Designing Applications

The structure of an event-driven application focusses on the end-user use-cases in a 1-to-1 way. It is about recording everything the user does and supporting this with lists of items, coming from search, browsing or anything else.

When a user is making changes or creating an item, their work should be captured with one aggregate instance. So, there is a direct mapping between the screen and the aggregate. When something is committed on the screen, this always results in a command that is sent to the aggregate instance. The latter will emit the change as an event. If the command had validation errors, the command, with error annotations, is emitted instead. Both kinds of events should be relayed back to the user asynchronously.

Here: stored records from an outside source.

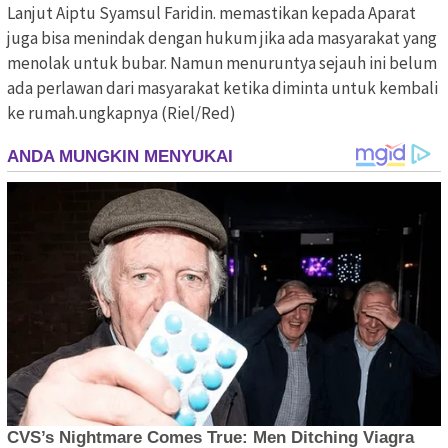
Lanjut Aiptu Syamsul Faridin. memastikan kepada Aparat
juga bisa menindak dengan hukum jika ada masyarakat yang
menolak untuk bubar. Namun menuruntya sejauh ini belum
ada perlawan dari masyarakat ketika diminta untuk kembali
ke rumah.ungkapnya (Riel/Red)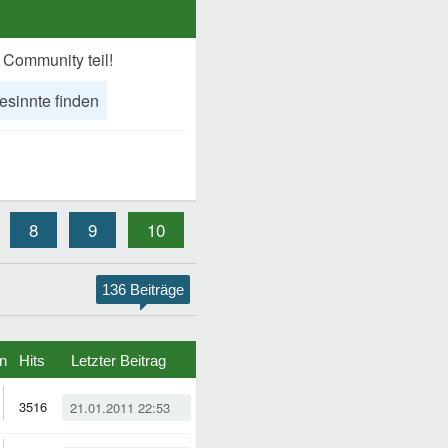
 Community teil!
esinnte finden
8
9
10
136 Beiträge
n
Hits
Letzter Beitrag
3516
21.01.2011 22:53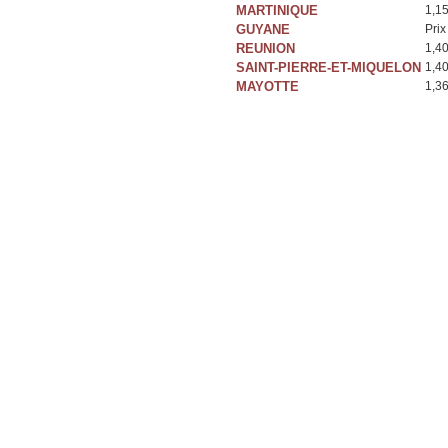
MARTINIQUE
1,1
GUYANE
Prix
REUNION
1,4
SAINT-PIERRE-ET-MIQUELON
1,4
MAYOTTE
1,3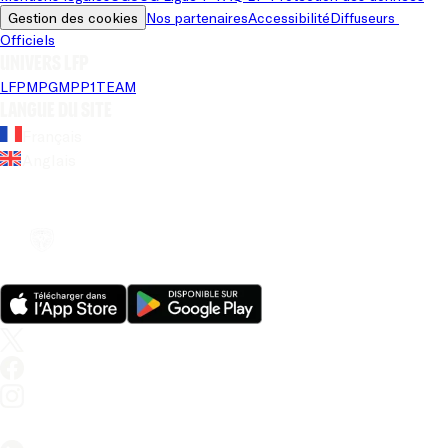
Gestion des cookies
Nos partenaires
Accessibilité
Diffuseurs 
Officiels
Univers LFP
LFP
MPG
MPP
1TEAM
Langue du site
Français
Anglais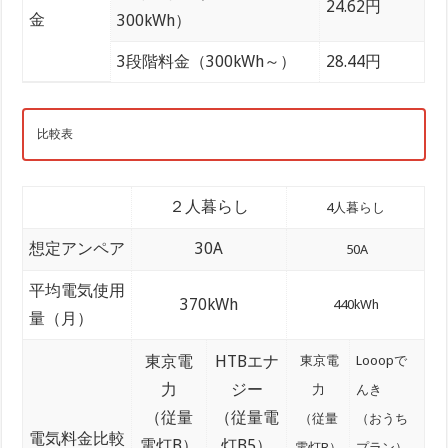
24.62円
金
300kWh）
3段階料金（300kWh～）
28.44円
比較表
２人暮らし
4人暮らし
想定アンペア
30A
50A
平均電気使用
370kWh
440kWh
量（月）
東京電
HTBエナ
東京電
Looopで
力
ジー
力
んき
（従量
（従量電
（従量
（おうち
電気料金比較
電灯B）
灯B5）
電灯B）
プラン）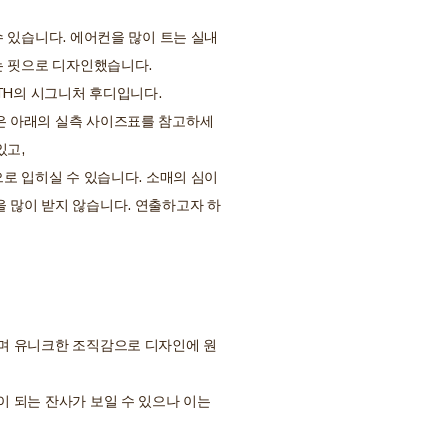
 있습니다. 에어컨을 많이 트는 실내
있는 핏으로 디자인했습니다.
RTH의 시그니처 후디입니다.
은 아래의 실측 사이즈표를 참고하세
있고,
로 입히실 수 있습니다. 소매의 심이
 많이 받지 않습니다. 연출하고자 하
며 유니크한 조직감으로 디자인에 원
 되는 잔사가 보일 수 있으나 이는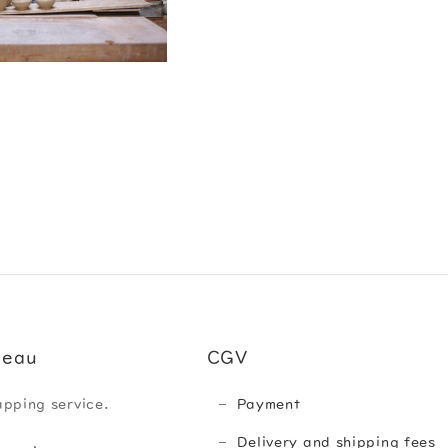
deau
CGV
apping service.
Payment
Delivery and shipping fees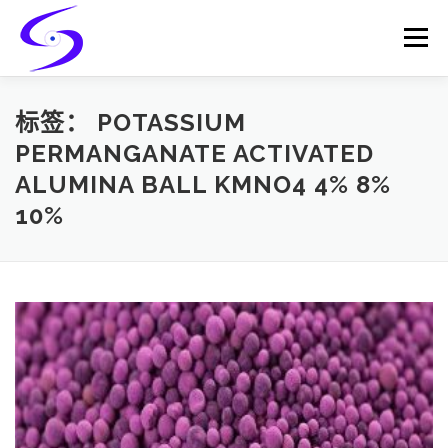
Skip
to
Menu
content
HOME
PRODUCTS
CATALYST-CARRIER
标签：
POTASSIUM
PERMANGANATE ACTIVATED
ALUMINA BALL KMNO4 4% 8%
CATALYST-SUPPORT
SERVICES
CONTACT
10%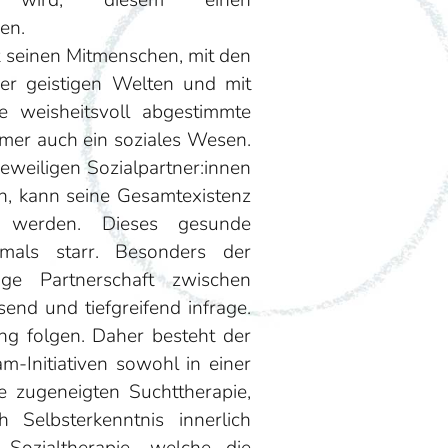
t wird, diesem einen
en.
 seinen Mitmenschen, mit den
er geistigen Welten und mit
e weisheitsvoll abgestimmte
mmer auch ein soziales Wesen.
weiligen Sozialpartner:innen
n, kann seine Gesamtexistenz
t werden. Dieses gesunde
emals starr. Besonders der
ige Partnerschaft zwischen
end und tiefgreifend infrage.
g folgen. Daher besteht der
m-Initiativen sowohl in einer
e zugeneigten Suchttherapie,
 Selbsterkenntnis innerlich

It is not necessary to let the user wait for the result of the submission. As soon as the confirmation of delivery is received, the screen can be closed. If there are validation errors, the part of the UI that deals with the incoming events can reopen the screen with the original data and the error annotations. If the screen was still open, it can be annotated there. If the screen was closed and should not be reopened automatically, a light notification can make the user aware of the problem. This could be something like a badge with the number of errors, which, when clicked, opens a list of error reports. Clicking on one can then reopen the original screen. A refinement could be to reopen the screen automatically anyway if the user has not yet opened a new context.

The point is that a power user should never be waiting for something. They can work through a list of tasks very quickly, knowing that in the vast majority of cases there will be no validation errors. It would be a pity to let them always wait only because there could be exceptional cases.

Users normally work on different items. So, there would always be some kind of list to start with. This could be the result of a search, a recent items list, a task list, a browse, etc. Such lists should come from simple queries that project everything away that is not needed to present the list.

When a list is a view over several underlying aggregates, it is tempting to do a query that mimics a join. With MongoDB that would be the $lookup aggregation pipeline stage. However, it is not made for that and even an "efficient" join would amount to a relative complex query that is repeated very often.

It is better to pre-compose the elements of a view. Say there are three underlying aggregates that contribute to a view. The view itself should have no more that five or six fields. Wider views are not focussed enough. We can incrementally materialise the view through an aggregate. For each contributing aggregate there would be a consumer that turns the events into commands for the view aggregate.

The events of the latter can also be relayed to the user. The item in the list on the screen can simply be updated. There is no need to refresh the list with another query. It is good to give the user a clue about an upcoming update by changing some visual aspect of the item in the list. It could be greyed out and disabled, for example.

A materialised view should keep the lineage of the fields that were contributed by the underlying aggregates. This makes it possible to open detail screens for those aggregates. These screens are not related to the view as such. They can appear in several situations.

So, in general the sequence goes as follows:

A list of items is shown.
The user opens an aggregate detail for some item in the list.
The user makes changes to the aggregate instance and submits them.
The aggregate instance emits an event, which is also relayed back to the user.
A reactor consumes the event and translates it into a command for the list aggregate instance that corresponds to the selected item.
The list aggregate instance emits an event, which is also relayed back to the user.
The item in the list is updated.

Instead of making big applications with many parts, it is better to create several small ones. This has two advantages. Firstly, when an application is restarted because of a problem, the impact is less. Secondly, it provides better scaling because of the way Kafka works. The automatic scaling is limited by the number of partitions in the widest topic the application consumes. Extra instances would get no traffic. If you consume many topics, you may be lucky that the idleness is spread evenly across the application instances, but in the extreme case it might all go to only one. You have no control over that.

With several smaller applications, each can scale out individually. This makes scaling more focussed, but it also increases the overall parallelism. Say, for example, our topics have four partitions. One big application could scale out to four instances. But if the same code lives in ten applications, there could be forty consumers because each application forms its own Kafka consumer group.

This is also another reason to keep aggregates small and focussed, as mentioned above. Big aggregates have many commands and, hence, attract a lot of traffic. This can quickly become a bottleneck. With small aggregates, commands are spread over several instances.